KWPU
- Oskaloosa, Iowa; United States;
- Frequency: 90.5 (MHz)
- Branding: The Ladder

Programming
- Format: Variety

Ownership
- Owner: William Penn University

History
- Former call signs: KIGC (1976–2019)
- Former frequencies: 88.7 MHz (1976–2017) 88.5 (2017–2018)
- Call sign meaning: William Penn University

Technical information
- Licensing authority: FCC
- Facility ID: 72710
- Class: A
- ERP: 1000 watts
- HAAT: 35 m (115 ft)
- Transmitter coordinates: 41°18′37″N 92°38′49″W﻿ / ﻿41.31028°N 92.64694°W

Links
- Public license information: Public file; LMS;

= KWPU =

KWPU (90.5 FM) is a non-commercial radio station that serves the William Penn University campus and the Oskaloosa, Iowa area. The station broadcasts a variety format. KWPU is owned by William Penn University.

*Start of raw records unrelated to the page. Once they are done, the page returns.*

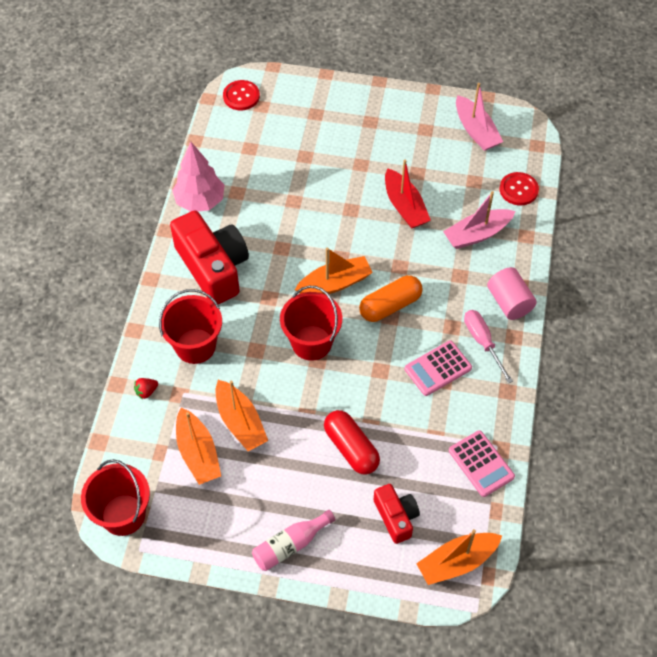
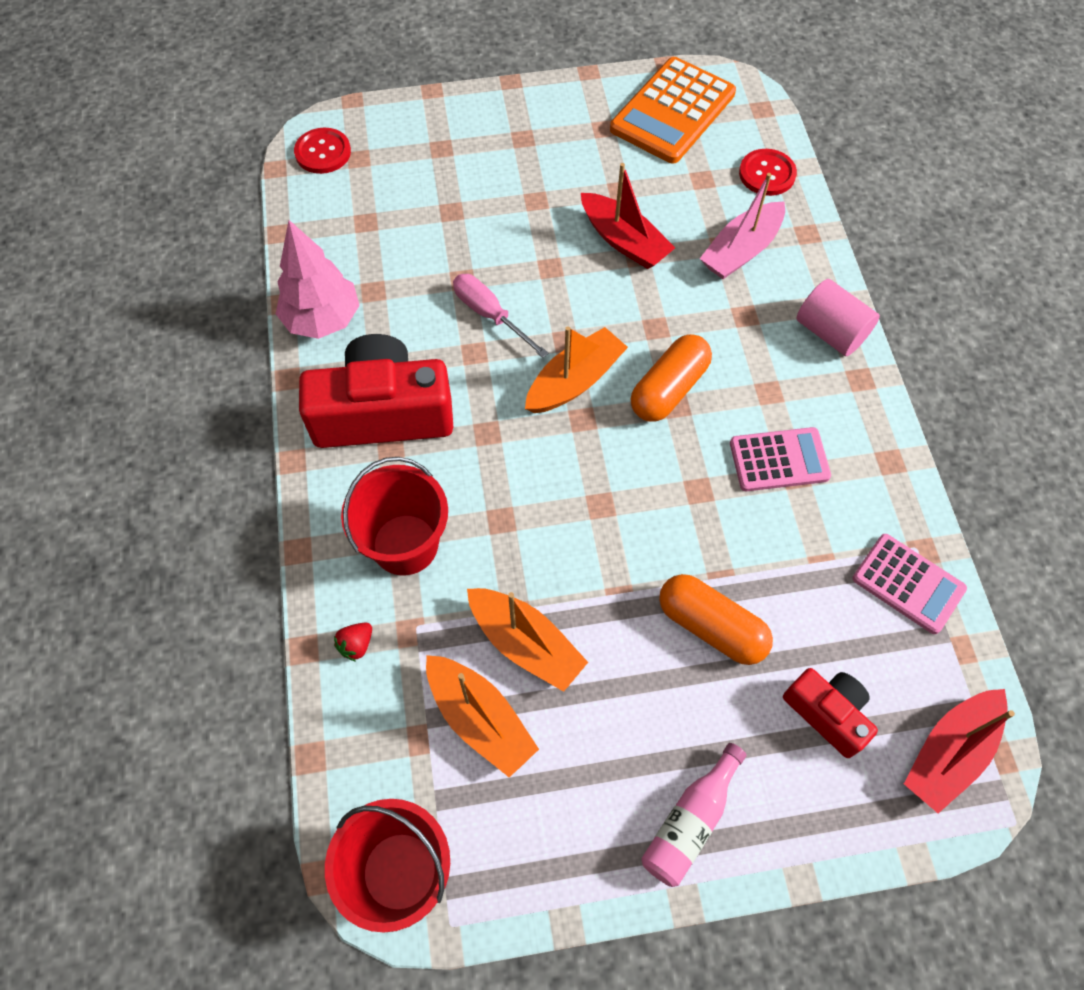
camera: 20 degrees left, 5 degrees up
(213, 267) = (383, 413): red camera -> red camera turned 45 degrees counterclockwise
(311, 343) = (580, 481): red bucket -> none
(351, 448) = (711, 626): red capsule -> orange capsule
(438, 368) = (779, 460): pink calculator -> pink calculator turned 135 degrees counterclockwise
(457, 562) = (949, 753): orange boat -> red boat
(476, 131) = (672, 111): pink boat -> orange calculator
(482, 342) = (822, 401): pink screwdriver -> pink screwdriver (490, 315)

The station told the FCC in a notification of suspension of operations that it went silent on March 5, 2018, when its tower was blown over in a wind storm.

The transmitter and broadcast antenna are located on the campus of William Penn College. According to the FCC database, the antenna is mounted 27 m above ground level. The calculated Height Above Average Terrain is 35 m.